_Required action_
Keep the pictures out. Write out every line of the listing exactly.
Data block: Begin
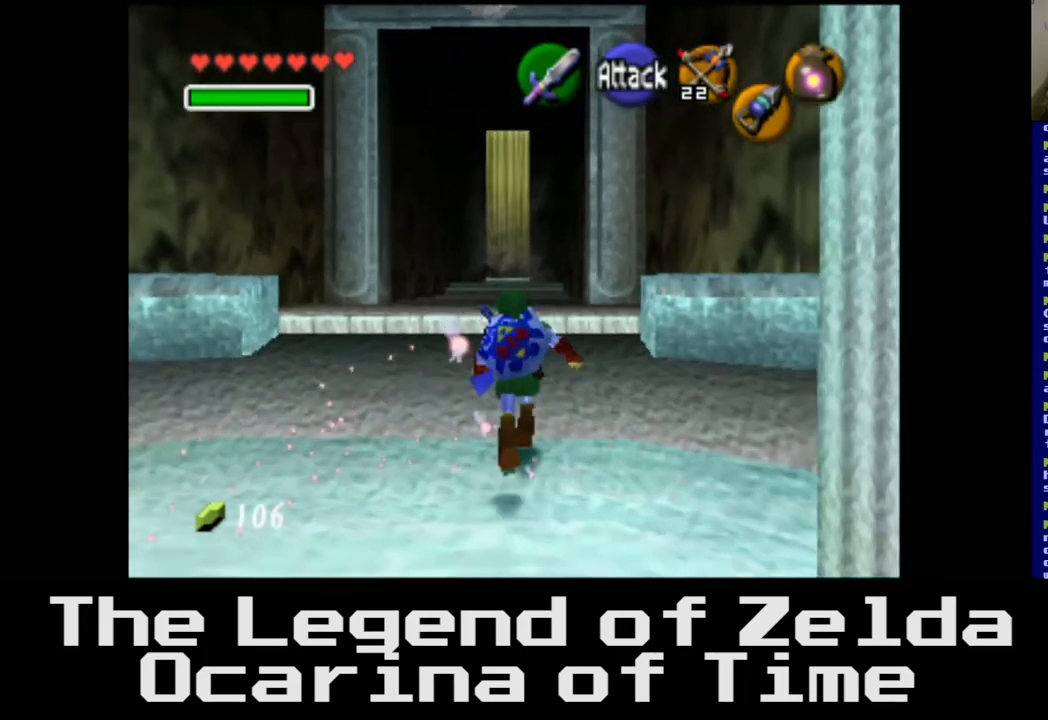
{"buttons": [], "left_stick": "up", "right_stick": "center", "events": [[167, "A", "down"], [283, "A", "up"]]}
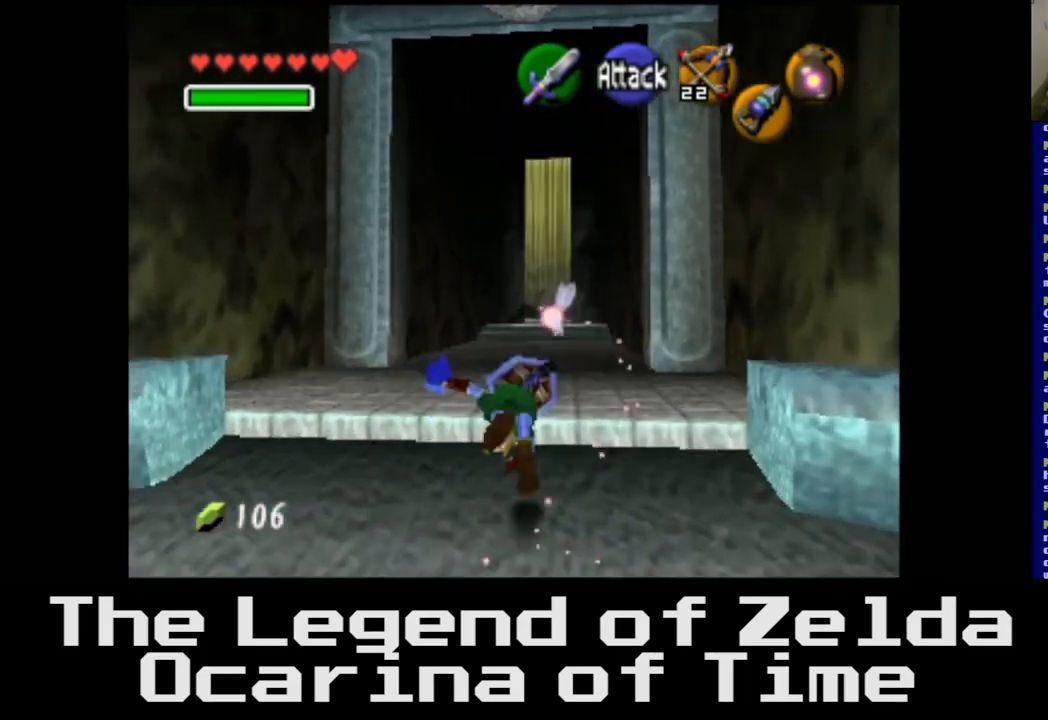
{"buttons": [], "left_stick": "up", "right_stick": "center", "events": []}
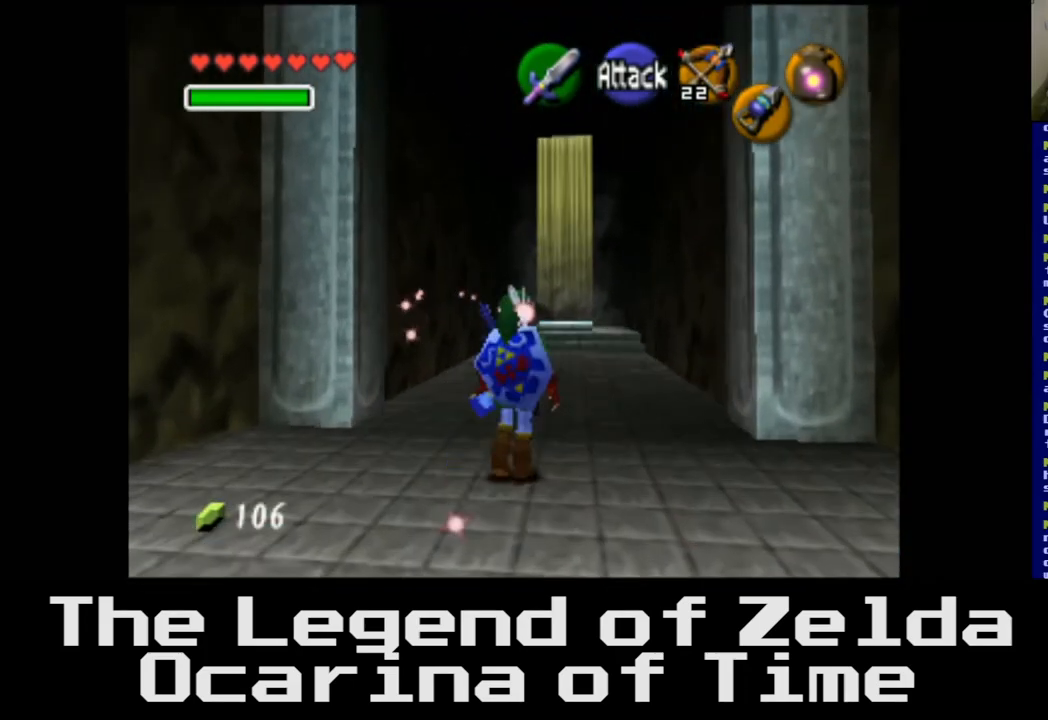
{"buttons": [], "left_stick": "up-left", "right_stick": "center", "events": [[400, "left_stick", "up-left"]]}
Data block: End
_Expected answer_
{"buttons": [], "left_stick": "up", "right_stick": "center", "events": [[167, "A", "down"], [283, "A", "up"]]}
{"buttons": [], "left_stick": "up", "right_stick": "center", "events": []}
{"buttons": [], "left_stick": "up-left", "right_stick": "center", "events": [[400, "left_stick", "up-left"]]}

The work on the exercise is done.